We will study 16 patients with anti-citrullinated peptide autoantibody (ACPA) positive RA. They will be HLADR*0401 or *0404 positive and receiving non-biologic) DMARD therapy. TolDC will be manufactured according to the protocols we have developed over the past ten years, and used for AuToDeCRA-1. However, tolDC will be labelled with 19F, a stable and non-radioactive isotope that can be sensitively tracked using MRI. Additionally, tolDC will be loaded with a mixture of citrullinated peptides. 19F-cit-tolDC will be injected via three distinct routes: intradermal; intra-articular; and intra-nodal. Control groups will receive intra-nodal 19F-tolDC that have not been loaded with citrullinated peptides.

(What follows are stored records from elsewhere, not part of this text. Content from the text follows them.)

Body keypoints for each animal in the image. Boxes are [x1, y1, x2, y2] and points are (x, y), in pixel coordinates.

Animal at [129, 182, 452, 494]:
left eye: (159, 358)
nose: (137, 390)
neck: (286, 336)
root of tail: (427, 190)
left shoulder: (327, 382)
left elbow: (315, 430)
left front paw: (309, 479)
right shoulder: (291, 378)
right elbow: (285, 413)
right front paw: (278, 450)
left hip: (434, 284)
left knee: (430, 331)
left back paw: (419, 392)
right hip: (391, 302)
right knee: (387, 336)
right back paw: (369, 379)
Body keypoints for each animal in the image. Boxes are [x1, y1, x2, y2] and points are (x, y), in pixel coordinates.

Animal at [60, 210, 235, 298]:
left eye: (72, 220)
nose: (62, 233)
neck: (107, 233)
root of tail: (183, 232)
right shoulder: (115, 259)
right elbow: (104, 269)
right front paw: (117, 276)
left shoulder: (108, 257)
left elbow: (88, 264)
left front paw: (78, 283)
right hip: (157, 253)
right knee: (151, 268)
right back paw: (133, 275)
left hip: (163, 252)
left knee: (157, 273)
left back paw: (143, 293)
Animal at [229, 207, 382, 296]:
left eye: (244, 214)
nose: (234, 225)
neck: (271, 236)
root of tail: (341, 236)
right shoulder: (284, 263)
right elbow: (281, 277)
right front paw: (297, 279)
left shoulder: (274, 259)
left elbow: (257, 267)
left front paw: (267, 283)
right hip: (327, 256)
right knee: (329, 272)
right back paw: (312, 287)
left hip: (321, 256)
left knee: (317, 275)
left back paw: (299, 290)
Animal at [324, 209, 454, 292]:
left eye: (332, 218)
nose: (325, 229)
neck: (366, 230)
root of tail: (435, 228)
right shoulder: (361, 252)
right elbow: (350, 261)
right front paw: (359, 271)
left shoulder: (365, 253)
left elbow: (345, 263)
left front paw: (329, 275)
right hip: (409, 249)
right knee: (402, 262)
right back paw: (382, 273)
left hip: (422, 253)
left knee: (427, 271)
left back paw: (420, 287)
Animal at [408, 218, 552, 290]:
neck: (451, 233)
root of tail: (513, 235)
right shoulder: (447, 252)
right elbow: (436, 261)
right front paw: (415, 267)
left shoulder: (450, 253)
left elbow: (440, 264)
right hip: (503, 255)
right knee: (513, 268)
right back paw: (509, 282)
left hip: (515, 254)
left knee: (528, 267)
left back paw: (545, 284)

MRI will be performed immediately after tolDC administration, 24 and 72 hours later. Blood for immune monitoring will be taken at baseline, 1, 2, 6 and 13 weeks after treatment. Specific immune monitoring will utilise anti-citrullinated peptide autoantibody profiling, alongside enumeration and functional analysis of antigen-specific T-cells, identified by appropriate MHC-peptide tetramers (derived from the peptides used to load tolDC). We will study autoreactive T-cell proliferation, surface phenotype, cytokine production and transcriptional profiling. Our final analysis will compare the distribution of tolDC after administration with evidence of subsequent immune modulation. We will also record disease activity and carefully document potential adverse effects.

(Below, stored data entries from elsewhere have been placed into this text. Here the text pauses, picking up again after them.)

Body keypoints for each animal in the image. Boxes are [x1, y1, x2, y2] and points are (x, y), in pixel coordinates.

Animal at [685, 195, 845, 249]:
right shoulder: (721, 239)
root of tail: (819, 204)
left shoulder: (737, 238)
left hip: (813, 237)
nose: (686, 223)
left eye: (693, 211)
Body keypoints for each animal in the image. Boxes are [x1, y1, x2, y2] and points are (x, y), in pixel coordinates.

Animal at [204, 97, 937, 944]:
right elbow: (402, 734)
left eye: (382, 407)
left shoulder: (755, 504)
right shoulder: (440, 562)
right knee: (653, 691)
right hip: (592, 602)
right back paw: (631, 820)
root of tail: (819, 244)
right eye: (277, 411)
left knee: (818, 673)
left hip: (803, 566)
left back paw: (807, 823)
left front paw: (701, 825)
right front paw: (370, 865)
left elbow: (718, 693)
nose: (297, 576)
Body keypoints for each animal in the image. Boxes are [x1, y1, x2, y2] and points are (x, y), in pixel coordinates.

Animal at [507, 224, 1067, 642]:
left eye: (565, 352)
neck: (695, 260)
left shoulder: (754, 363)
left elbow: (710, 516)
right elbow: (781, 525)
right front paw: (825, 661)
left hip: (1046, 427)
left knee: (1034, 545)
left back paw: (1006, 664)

Our primary aim is to identify clinical, molecular and cellular biomarkers of prognosis and therapeutic response in patients with early rheumatoid arthritis (RA). Clinical predictors will be identified principally from meta-analysis of data derived from the placebo arms of completed clinical trials, seeking baseline parameters that associate with subsequent clinical response. Additional clinical predictors will be identified from an inception cohort of patients with early RA, followed longitudinally (the TACERA study). These patients will also provide the substrate to identify molecular and cellular biomarkers of prognosis and therapeutic response: participants will donate blood and urine at 3 monthly intervals for transcriptomic, flow cytometric, epigenetic, proteomic and metabolomic analyses. A systems based immunology approach will be adopted to identify baseline parameters that predict 6 month outcomes. By comparison with equivalent molecular profiles obtained from healthy individuals we will seek to define elements of immune dysregulation in RA and address whether the immune system of patients who subsequently achieve remission reverts to normal or continues to manifest immune dysregulation. A parallel study will similarly analyse blood samples from vaccinated healthy individuals, to compare the immune dysregulation in RA with the evolving response to vaccination. Ultimately, molecular or cellular biomarkers that inform prognosis or therapeutic response will be developed into a data warehouse and ‘polyomic toolkit’ describing the hallmarks of RA in blood, to enable the development of in vitro assays for patient monitoring.

A secondary aim of the programme is to identify individuals at high risk of developing RA, in order to evaluate immunological factors associated with the ‘pre-RA’ state.